Read that menu again. Whitefish. Sumac. Bison. Pemmican. These are not “inspired by” ingredients. These are not a non-Native chef’s idea of what Indigenous food might taste like if you ran it through a French technique blender. These are ingredients that have been feeding people on this continent for thousands of years, cooked by hands that know what they mean.
Pioche is a 2023 James Beard finalist for Best Chef in the Southwest. He runs Pioche Food Group — a high-end catering company and food truck — with his sister Tia and his mother Janice. He lives in Fruitland, New Mexico, near the Navajo Nation. He does not yet have a brick-and-mortar restaurant. The ten thousand dollars from winning a national television competition is going toward trying to open one.
Sit with that for a second. A James Beard finalist. Running a food truck. Hoping a game show prize will help him afford walls.
But the part of this story that actually matters isn’t the win. It’s what happened before the cameras rolled. Ray Naranjo organized a conversation among all four chefs before the competition started. They agreed: no matter who wins or loses, use your voice for your communities. Then they hugged each other.
“We all agreed and hugged each other,” Pioche told The Journal, “and that was really, really powerful.”
Four people walked into a competition designed to eliminate three of them, and their first act was to decide together that the competition was not the point.
That is not how reality television is supposed to work. Reality television runs on conflict. On sabotage and side-eye and confessional booth trash talk. Four Indigenous chefs looked at that machine and quietly refused to feed it. They competed hard — Pioche’s final round against Gladstone was genuinely close — but they competed as relatives, not rivals.
Pioche said it plainly: “Food has always been medicine, and we need to keep it that way because medicine can be more than just nourishment — it can be a way to heal yourself.”

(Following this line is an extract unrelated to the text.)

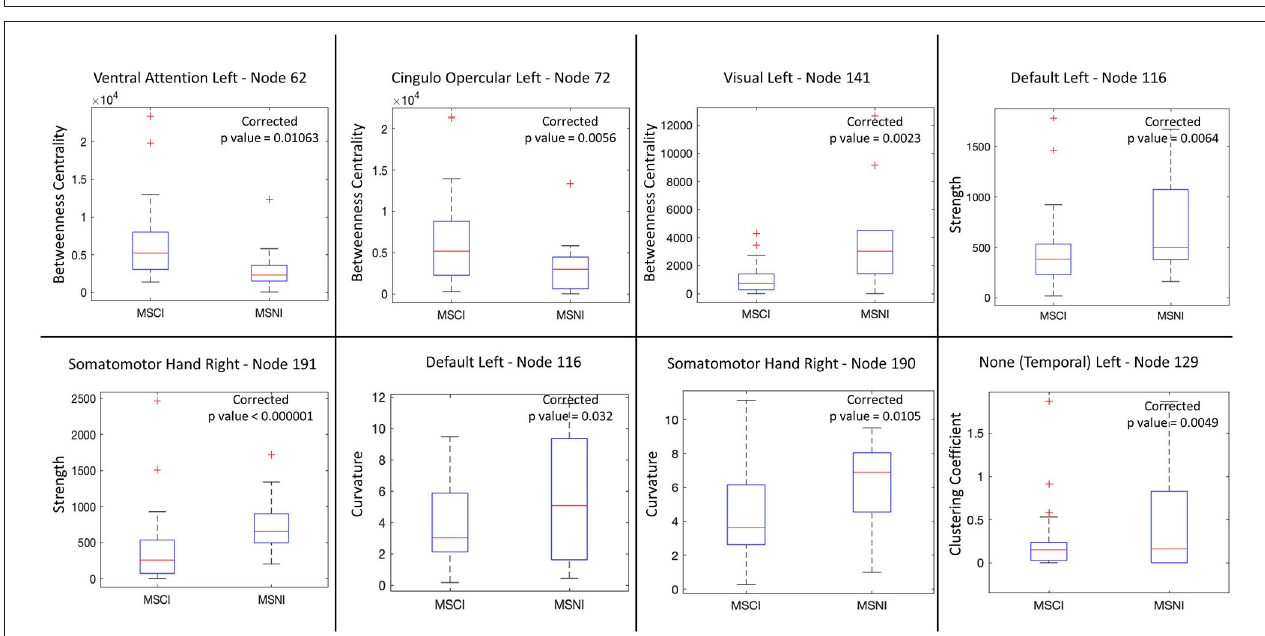
FIGURE 2 | Differences in network (graph) local measures between MS cognitively impaired (MSCI) and non-impaired (MSNI) patients. Betweenness centrality is increased in nodes from the ventral attention and cingulo-opercular networks in MSCI patients. For the other nodes, MSCI show decrease in all measures.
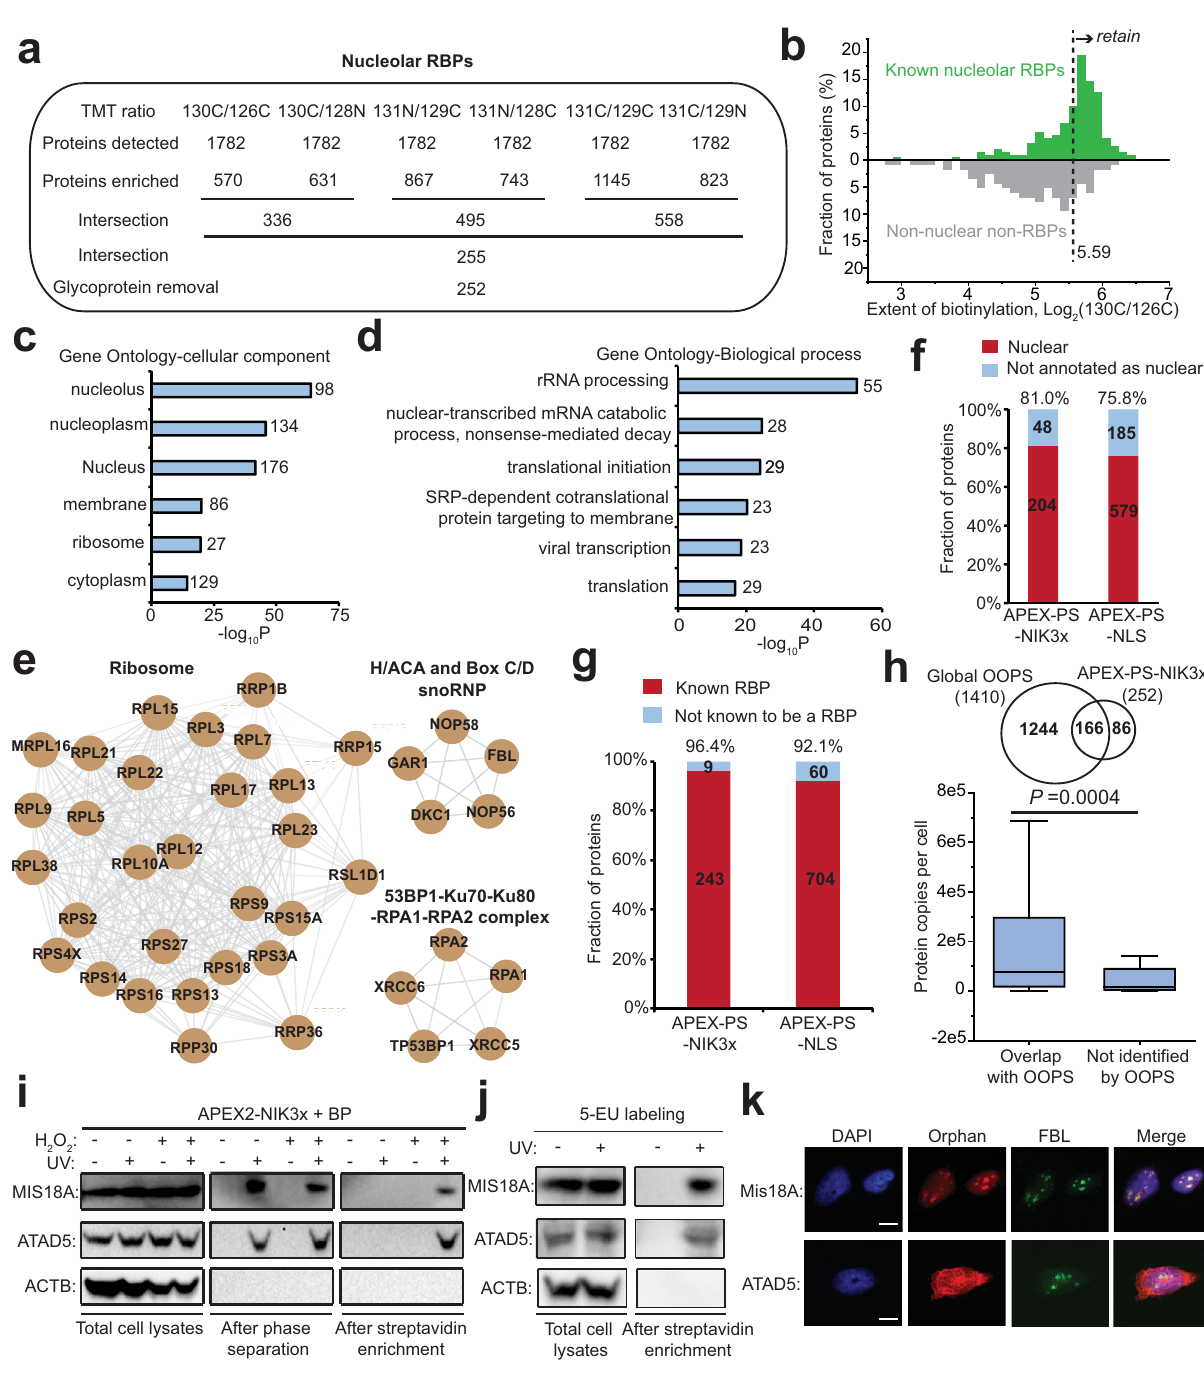
Fig. 4 Proteomic pro fi ling of nucleolar RBPs by APEX-PS. a Numbers of proteins remaining after each step of fi ltering the mass spectrometric data using the “ pairwise ROC strategy ” . The fi nal nucleolar RBPome has 252 proteins (Supplementary Data 3). b Sample histogram showing how the cutoff for 130 C/ 126C TMT ratio was applied. c GO cellular component analysis of nucleolar RBPs identi fi ed by APEX-PS. d GO biological process analysis of nucleolar RBPs identi fi ed by APEX-PS. e Molecular complexes enriched in nucleolar RBPome. Gray lines indicate protein-protein interactions annotated by the STRING database. f Nuclear speci fi city of nucleolar RBPome. g RBP speci fi city of nucleolar dataset. See Supplementary Data 3 for details. h Overlap with global RBP dataset obtained by OOPS 26 . Bottom: Comparison of protein abundance for RBPs identi fi ed by both methods to those identi fi ed by APEX-PS only. Box limits represent 25th percentiles, medians, and 75th percentiles. Statistical analysis was performed with one-sided Wilcoxon rank sum test. i Validation of MIS18A and ATAD5 as novel nucleolar RBPs by UV crosslinking APEX-PS. j Validation of the RNA binding of MIS18A and ATAD5 by metabolic labeling of RNA by 5-EU and UV crosslinking. k Confocal imaging of endogenous MIS18A and ATAD5. Anti-FBL stains nucleolus and DAPI stains nuclei. Scale bars, 10 μ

Sixty-four seasons. One episode. And in that one episode, the contestants modeled something the show has never shown in seventeen years: that you can compete without destroying each other. That winning doesn’t require someone else’s humiliation. That the point of being on the platform is not the platform itself — it’s what you carry onto it and what you send back home.
Pioche hosted a watch party in Farmington. His family was there. His community showed up. He plans to share the prize money with the family members who built the business with him.
I want to be clear about what I’m not saying. I’m not saying Food Network is suddenly a champion of Indigenous representation because they aired one episode after sixty-four seasons. One episode is not a movement. It’s a gesture. Whether it becomes something more depends on what comes next — whether Indigenous chefs become regulars or remain a special event, trotted out once for the optics and then filed away.
But I am saying this: when Justin Pioche plated pemmican bread pudding on national television, he was doing something that no amount of corporate diversity programming can manufacture. He was cooking his people’s food, on his people’s land’s ingredients, with skills sharpened in his people’s communities, and he was doing it better than everyone else in the room. That wasn’t representation. That was sovereignty on a plate.
Sixty-four seasons is a long time to wait for a seat at someone else’s table. But Pioche isn’t waiting for a seat. He’s building his own table. He just needs the walls to put it in.